首先github下载.exe的安装包, gtk或者qt5都可以。推荐gtk。
https://github.com/manisandro/gImageReader/releases
直接下载的地址:
https://github.com/manisandro/gImageReader/releases/download/master/gImageReader_latest_gtk_x86_64.exe
然后安装,安装的时候选择本地化,这样就支持汉语或者其他的本地语言。
然后打开默认的安装地址,
C:\Program Files\gImageReader\
然后,就是安装多语言识别包,字典拼写
多语言识别包,路径和说明:
C:\Program Files\gImageReader\share\tessdata
说明如下:
This folder contains tesseract language definitions.

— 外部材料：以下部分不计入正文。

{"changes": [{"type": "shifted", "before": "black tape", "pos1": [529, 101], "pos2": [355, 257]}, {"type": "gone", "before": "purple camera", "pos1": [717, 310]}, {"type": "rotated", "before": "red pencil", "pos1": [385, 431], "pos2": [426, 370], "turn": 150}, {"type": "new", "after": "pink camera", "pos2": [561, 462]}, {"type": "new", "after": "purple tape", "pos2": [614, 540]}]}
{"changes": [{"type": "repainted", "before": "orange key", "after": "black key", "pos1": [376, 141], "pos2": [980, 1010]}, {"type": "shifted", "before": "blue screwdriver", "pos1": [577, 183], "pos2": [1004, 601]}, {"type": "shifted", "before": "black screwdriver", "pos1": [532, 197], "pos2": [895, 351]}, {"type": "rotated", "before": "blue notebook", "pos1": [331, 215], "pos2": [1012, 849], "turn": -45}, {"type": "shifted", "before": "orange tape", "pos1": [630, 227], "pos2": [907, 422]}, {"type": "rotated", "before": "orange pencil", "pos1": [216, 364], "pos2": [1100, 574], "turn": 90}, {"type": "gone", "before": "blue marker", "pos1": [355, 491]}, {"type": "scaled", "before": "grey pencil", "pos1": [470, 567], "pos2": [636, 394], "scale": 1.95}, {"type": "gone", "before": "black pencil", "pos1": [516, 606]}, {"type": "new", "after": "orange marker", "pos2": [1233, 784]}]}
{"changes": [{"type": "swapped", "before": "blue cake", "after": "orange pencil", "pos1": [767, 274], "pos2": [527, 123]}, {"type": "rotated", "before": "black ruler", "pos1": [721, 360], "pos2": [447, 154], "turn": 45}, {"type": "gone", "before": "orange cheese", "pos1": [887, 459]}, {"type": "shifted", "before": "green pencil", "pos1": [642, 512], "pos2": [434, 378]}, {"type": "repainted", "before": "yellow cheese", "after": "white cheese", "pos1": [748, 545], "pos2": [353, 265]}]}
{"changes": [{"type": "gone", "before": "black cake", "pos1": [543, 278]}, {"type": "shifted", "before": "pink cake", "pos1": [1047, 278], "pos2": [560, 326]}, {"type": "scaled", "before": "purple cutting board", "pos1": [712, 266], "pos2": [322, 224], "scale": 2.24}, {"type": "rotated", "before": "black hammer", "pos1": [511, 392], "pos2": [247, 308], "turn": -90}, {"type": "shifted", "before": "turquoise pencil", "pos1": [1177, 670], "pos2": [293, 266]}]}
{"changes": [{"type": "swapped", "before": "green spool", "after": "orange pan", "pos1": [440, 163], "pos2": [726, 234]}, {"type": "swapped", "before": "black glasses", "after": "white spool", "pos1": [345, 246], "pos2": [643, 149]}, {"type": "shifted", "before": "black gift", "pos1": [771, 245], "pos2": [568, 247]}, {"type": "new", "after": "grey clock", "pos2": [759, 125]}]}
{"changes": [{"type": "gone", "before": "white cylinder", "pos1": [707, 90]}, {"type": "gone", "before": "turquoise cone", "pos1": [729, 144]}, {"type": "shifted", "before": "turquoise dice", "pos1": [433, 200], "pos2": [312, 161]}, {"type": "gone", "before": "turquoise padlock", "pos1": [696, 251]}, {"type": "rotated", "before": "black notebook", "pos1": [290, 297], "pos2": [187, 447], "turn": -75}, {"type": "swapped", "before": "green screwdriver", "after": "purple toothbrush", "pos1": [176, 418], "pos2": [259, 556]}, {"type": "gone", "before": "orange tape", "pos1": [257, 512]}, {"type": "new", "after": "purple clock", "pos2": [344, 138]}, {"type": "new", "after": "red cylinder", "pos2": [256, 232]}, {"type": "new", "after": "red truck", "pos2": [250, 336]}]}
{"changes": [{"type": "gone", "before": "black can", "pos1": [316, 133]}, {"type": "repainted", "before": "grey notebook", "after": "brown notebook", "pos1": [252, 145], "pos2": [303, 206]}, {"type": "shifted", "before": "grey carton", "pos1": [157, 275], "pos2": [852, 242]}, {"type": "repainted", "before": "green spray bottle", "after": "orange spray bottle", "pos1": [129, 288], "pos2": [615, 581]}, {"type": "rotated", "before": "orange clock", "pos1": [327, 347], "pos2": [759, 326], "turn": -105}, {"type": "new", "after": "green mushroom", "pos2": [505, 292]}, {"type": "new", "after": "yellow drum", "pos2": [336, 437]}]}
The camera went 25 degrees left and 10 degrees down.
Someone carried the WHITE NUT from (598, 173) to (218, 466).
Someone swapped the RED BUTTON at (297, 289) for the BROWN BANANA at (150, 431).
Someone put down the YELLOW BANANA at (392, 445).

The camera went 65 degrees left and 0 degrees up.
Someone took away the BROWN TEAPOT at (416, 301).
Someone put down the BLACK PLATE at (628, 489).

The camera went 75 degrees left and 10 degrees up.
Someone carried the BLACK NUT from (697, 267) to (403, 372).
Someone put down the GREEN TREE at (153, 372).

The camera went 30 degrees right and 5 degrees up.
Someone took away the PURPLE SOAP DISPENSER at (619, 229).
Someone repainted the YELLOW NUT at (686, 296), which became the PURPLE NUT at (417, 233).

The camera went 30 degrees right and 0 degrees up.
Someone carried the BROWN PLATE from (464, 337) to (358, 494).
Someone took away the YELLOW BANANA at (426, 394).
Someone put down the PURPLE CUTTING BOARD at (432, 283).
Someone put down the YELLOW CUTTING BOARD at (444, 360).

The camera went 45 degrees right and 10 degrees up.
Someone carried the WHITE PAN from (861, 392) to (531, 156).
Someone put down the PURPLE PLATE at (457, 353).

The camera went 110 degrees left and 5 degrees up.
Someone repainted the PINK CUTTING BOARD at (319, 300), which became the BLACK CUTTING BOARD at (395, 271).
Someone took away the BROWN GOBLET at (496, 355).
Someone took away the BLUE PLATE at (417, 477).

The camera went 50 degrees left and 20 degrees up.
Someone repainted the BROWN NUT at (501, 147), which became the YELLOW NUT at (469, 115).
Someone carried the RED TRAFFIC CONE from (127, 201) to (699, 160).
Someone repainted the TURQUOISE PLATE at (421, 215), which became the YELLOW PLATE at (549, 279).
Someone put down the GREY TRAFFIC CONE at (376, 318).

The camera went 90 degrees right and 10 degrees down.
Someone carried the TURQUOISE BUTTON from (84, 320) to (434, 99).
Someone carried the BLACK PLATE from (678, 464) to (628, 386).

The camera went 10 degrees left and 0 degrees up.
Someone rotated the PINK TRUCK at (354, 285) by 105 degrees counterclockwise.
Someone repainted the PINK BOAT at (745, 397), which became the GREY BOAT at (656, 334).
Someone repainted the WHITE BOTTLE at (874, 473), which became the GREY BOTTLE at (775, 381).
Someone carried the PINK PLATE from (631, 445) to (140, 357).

To add additional language definitions:
- Use the tessdata manager from the language selection menu in gImageReader
- Or install the languages manually:
* In the gImageReader about dialog, check which version of tesseract is used
* If using tesseract 4.x, go to https://github.com/tesseract-ocr/tessdata_fast
* If using tesseract 3.x or older, go to https://github.com/tesseract-ocr/tessdata
* In the branch selection button, under tags, select the version which is *less or equal* the tesseract version in use
* Download the desired language definitions (*.traineddata along with any supplementary files which certain languages need) and save them inside this folder
* If gImageReader is running, select "Redetect Languages" from the application menu, or restart the application
多语言下载地址:
https://github.com/tesseract-ocr/tessdata
点击code, 然后点击 download zip, 压缩包大小约634MB, 解压后1.2G左右。
例如我们要安装俄语的语言包,将解压后的软件包,找到并 复制 rus.traineddata 到以下默认安装的语言包数据路径:(其他语言找对应的)
C:\Program Files\gImageReader\share\tessdata
我个人测试的最好的结果是 tessdata_best
https://github.com/tesseract-ocr/tessdata_best
建议下载整个软件包,不要单独下载,否则会出现不完整。
最后我们添加拼写字典,找到拼写的路径,这里使用的是huspell,在share的文件夹路径下找到huspell,
C:\Program Files\gImageReader\share\hunspell
然后打开说明文件:
This folder contains spelling dictionaries.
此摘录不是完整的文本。